▶ [Your goal] Could you transcribe every record below exactly as written, excluding the pictures?

▶ [Data section]
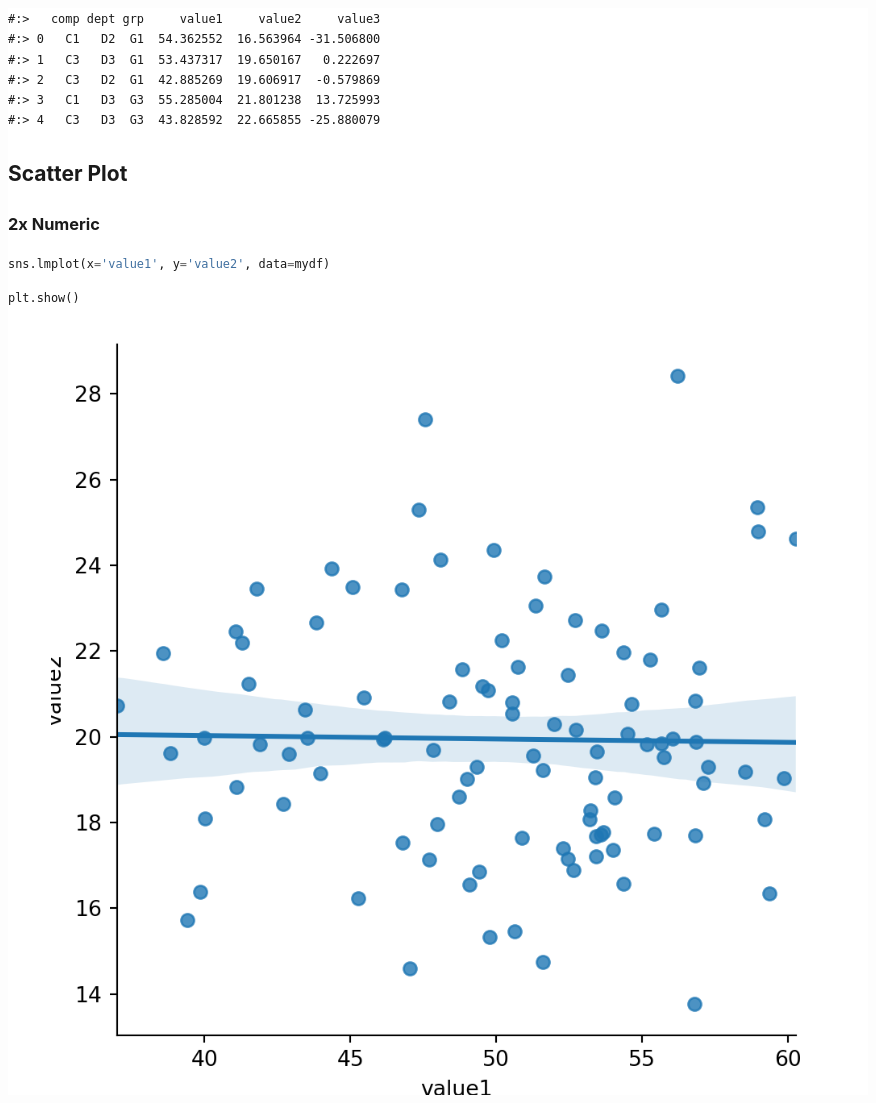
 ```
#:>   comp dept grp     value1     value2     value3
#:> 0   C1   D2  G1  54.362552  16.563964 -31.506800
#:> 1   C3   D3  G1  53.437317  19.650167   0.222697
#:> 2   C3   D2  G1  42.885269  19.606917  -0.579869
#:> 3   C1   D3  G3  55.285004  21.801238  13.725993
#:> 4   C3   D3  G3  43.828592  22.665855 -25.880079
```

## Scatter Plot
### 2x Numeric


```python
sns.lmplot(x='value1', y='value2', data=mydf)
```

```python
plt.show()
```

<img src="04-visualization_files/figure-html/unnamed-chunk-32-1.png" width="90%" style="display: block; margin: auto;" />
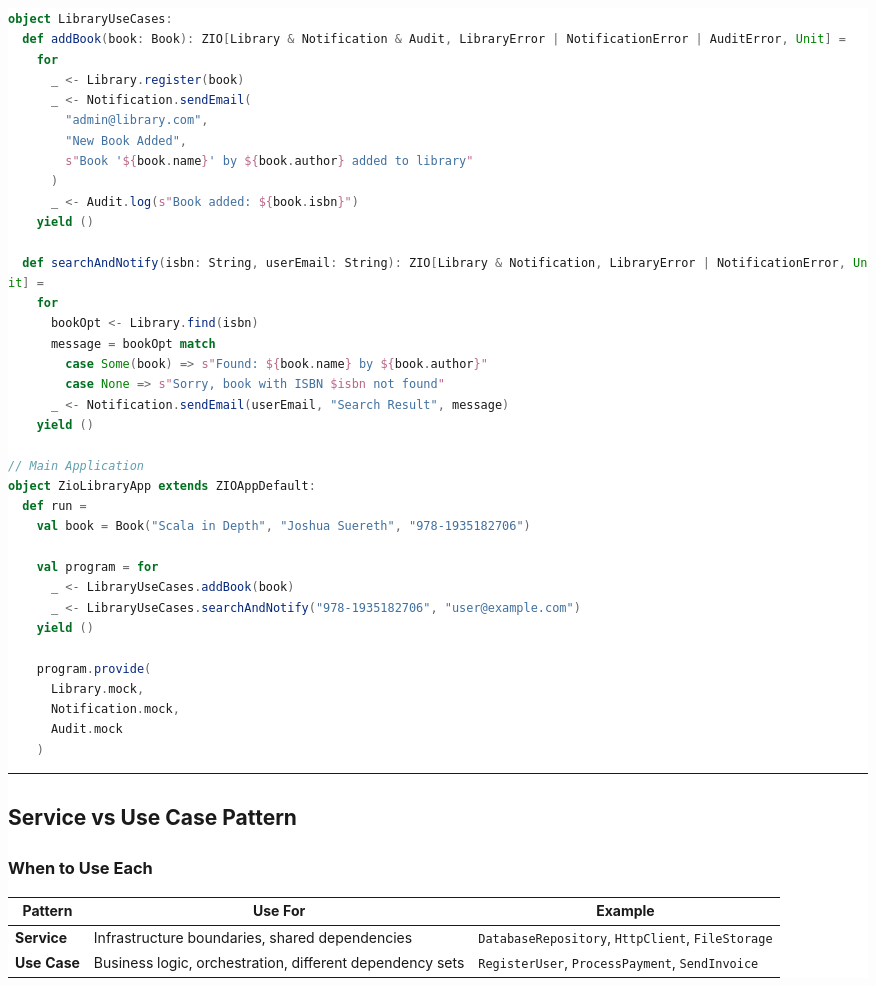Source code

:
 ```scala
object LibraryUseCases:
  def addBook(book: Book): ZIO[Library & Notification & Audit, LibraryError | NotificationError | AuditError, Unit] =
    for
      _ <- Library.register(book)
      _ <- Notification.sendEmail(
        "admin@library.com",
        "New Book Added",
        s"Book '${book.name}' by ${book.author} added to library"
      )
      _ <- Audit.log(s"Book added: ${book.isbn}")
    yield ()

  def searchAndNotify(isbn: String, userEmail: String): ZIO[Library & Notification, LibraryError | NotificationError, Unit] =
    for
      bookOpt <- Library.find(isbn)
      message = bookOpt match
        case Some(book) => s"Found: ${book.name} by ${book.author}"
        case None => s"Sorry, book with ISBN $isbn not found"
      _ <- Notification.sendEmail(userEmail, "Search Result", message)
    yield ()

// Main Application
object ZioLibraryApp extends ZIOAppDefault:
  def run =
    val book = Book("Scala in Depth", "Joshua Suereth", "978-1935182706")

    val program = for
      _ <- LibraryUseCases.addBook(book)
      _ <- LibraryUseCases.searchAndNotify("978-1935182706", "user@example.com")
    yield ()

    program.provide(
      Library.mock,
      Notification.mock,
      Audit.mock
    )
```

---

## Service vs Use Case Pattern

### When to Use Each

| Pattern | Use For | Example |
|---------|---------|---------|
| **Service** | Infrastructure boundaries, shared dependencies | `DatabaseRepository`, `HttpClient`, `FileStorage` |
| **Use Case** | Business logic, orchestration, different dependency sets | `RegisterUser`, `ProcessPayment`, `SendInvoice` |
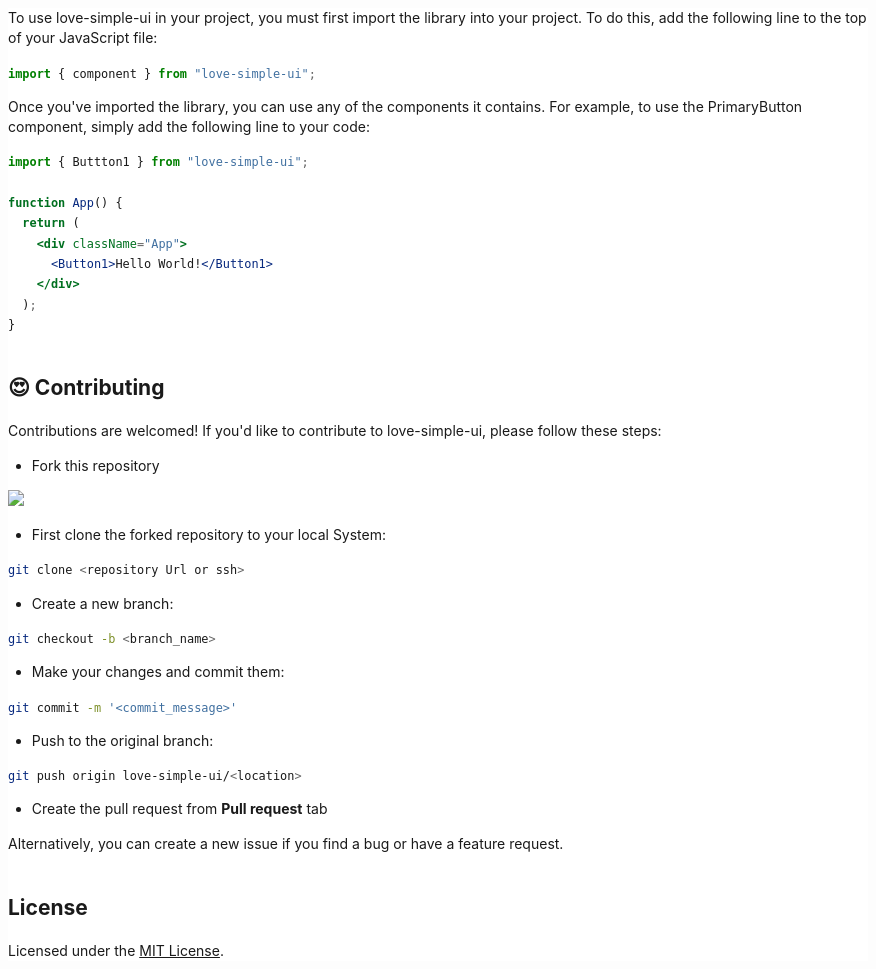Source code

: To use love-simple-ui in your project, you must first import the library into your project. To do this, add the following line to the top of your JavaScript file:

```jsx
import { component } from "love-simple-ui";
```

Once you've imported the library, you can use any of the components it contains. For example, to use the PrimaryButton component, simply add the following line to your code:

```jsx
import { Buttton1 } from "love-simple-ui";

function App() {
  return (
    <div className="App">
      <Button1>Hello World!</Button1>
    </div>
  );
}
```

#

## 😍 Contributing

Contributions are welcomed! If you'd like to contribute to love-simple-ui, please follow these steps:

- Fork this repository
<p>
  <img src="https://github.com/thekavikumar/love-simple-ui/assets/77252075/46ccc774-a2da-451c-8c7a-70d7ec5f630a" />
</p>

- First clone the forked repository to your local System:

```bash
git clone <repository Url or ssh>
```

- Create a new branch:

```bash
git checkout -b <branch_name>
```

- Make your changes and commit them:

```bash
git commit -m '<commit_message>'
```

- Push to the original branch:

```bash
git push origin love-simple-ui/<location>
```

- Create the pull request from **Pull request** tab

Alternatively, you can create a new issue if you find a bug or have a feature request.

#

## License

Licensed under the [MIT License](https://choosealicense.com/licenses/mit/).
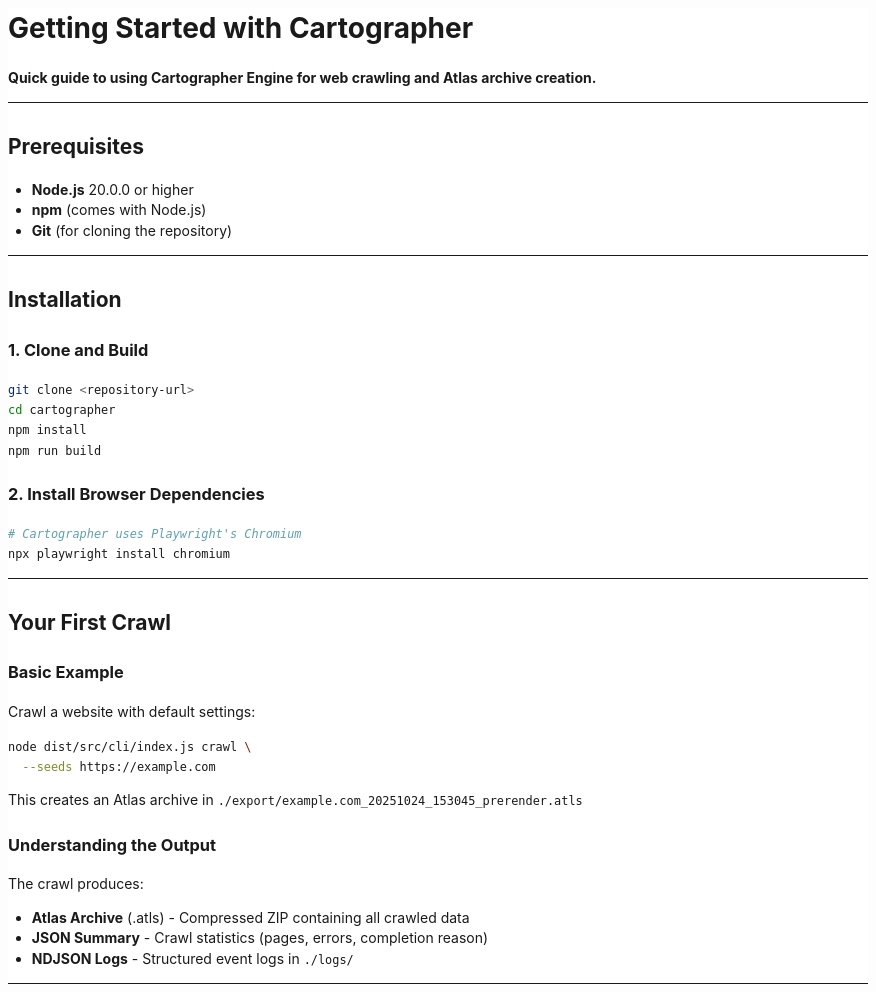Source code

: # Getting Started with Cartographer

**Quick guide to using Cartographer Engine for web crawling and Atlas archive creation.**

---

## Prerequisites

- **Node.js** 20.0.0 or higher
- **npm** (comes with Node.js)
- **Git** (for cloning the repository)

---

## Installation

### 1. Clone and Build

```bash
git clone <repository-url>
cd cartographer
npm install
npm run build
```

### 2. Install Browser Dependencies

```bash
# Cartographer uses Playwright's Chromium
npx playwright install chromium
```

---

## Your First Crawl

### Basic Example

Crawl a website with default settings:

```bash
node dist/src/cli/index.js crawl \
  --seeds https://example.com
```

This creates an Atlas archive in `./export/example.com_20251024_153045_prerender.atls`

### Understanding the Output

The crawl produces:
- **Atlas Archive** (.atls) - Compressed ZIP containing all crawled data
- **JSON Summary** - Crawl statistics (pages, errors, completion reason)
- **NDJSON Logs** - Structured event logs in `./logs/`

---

▶ [Exercise output]
 ```
#:>   comp dept grp     value1     value2     value3
#:> 0   C1   D2  G1  54.362552  16.563964 -31.506800
#:> 1   C3   D3  G1  53.437317  19.650167   0.222697
#:> 2   C3   D2  G1  42.885269  19.606917  -0.579869
#:> 3   C1   D3  G3  55.285004  21.801238  13.725993
#:> 4   C3   D3  G3  43.828592  22.665855 -25.880079
```

## Scatter Plot
### 2x Numeric


```python
sns.lmplot(x='value1', y='value2', data=mydf)
```

```python
plt.show()
```

<img src="04-visualization_files/figure-html/unnamed-chunk-32-1.png" width="90%" style="display: block; margin: auto;" />
Source code

:
 ```scala
object LibraryUseCases:
  def addBook(book: Book): ZIO[Library & Notification & Audit, LibraryError | NotificationError | AuditError, Unit] =
    for
      _ <- Library.register(book)
      _ <- Notification.sendEmail(
        "admin@library.com",
        "New Book Added",
        s"Book '${book.name}' by ${book.author} added to library"
      )
      _ <- Audit.log(s"Book added: ${book.isbn}")
    yield ()

  def searchAndNotify(isbn: String, userEmail: String): ZIO[Library & Notification, LibraryError | NotificationError, Unit] =
    for
      bookOpt <- Library.find(isbn)
      message = bookOpt match
        case Some(book) => s"Found: ${book.name} by ${book.author}"
        case None => s"Sorry, book with ISBN $isbn not found"
      _ <- Notification.sendEmail(userEmail, "Search Result", message)
    yield ()

// Main Application
object ZioLibraryApp extends ZIOAppDefault:
  def run =
    val book = Book("Scala in Depth", "Joshua Suereth", "978-1935182706")

    val program = for
      _ <- LibraryUseCases.addBook(book)
      _ <- LibraryUseCases.searchAndNotify("978-1935182706", "user@example.com")
    yield ()

    program.provide(
      Library.mock,
      Notification.mock,
      Audit.mock
    )
```

---

## Service vs Use Case Pattern

### When to Use Each

| Pattern | Use For | Example |
|---------|---------|---------|
| **Service** | Infrastructure boundaries, shared dependencies | `DatabaseRepository`, `HttpClient`, `FileStorage` |
| **Use Case** | Business logic, orchestration, different dependency sets | `RegisterUser`, `ProcessPayment`, `SendInvoice` |
Source code

: To use love-simple-ui in your project, you must first import the library into your project. To do this, add the following line to the top of your JavaScript file:

```jsx
import { component } from "love-simple-ui";
```

Once you've imported the library, you can use any of the components it contains. For example, to use the PrimaryButton component, simply add the following line to your code:

```jsx
import { Buttton1 } from "love-simple-ui";

function App() {
  return (
    <div className="App">
      <Button1>Hello World!</Button1>
    </div>
  );
}
```

#

## 😍 Contributing

Contributions are welcomed! If you'd like to contribute to love-simple-ui, please follow these steps:

- Fork this repository
<p>
  <img src="https://github.com/thekavikumar/love-simple-ui/assets/77252075/46ccc774-a2da-451c-8c7a-70d7ec5f630a" />
</p>

- First clone the forked repository to your local System:

```bash
git clone <repository Url or ssh>
```

- Create a new branch:

```bash
git checkout -b <branch_name>
```

- Make your changes and commit them:

```bash
git commit -m '<commit_message>'
```

- Push to the original branch:

```bash
git push origin love-simple-ui/<location>
```

- Create the pull request from **Pull request** tab

Alternatively, you can create a new issue if you find a bug or have a feature request.

#

## License

Licensed under the [MIT License](https://choosealicense.com/licenses/mit/).
Source code

: # Getting Started with Cartographer

**Quick guide to using Cartographer Engine for web crawling and Atlas archive creation.**

---

## Prerequisites

- **Node.js** 20.0.0 or higher
- **npm** (comes with Node.js)
- **Git** (for cloning the repository)

---

## Installation

### 1. Clone and Build

```bash
git clone <repository-url>
cd cartographer
npm install
npm run build
```

### 2. Install Browser Dependencies

```bash
# Cartographer uses Playwright's Chromium
npx playwright install chromium
```

---

## Your First Crawl

### Basic Example

Crawl a website with default settings:

```bash
node dist/src/cli/index.js crawl \
  --seeds https://example.com
```

This creates an Atlas archive in `./export/example.com_20251024_153045_prerender.atls`

### Understanding the Output

The crawl produces:
- **Atlas Archive** (.atls) - Compressed ZIP containing all crawled data
- **JSON Summary** - Crawl statistics (pages, errors, completion reason)
- **NDJSON Logs** - Structured event logs in `./logs/`

---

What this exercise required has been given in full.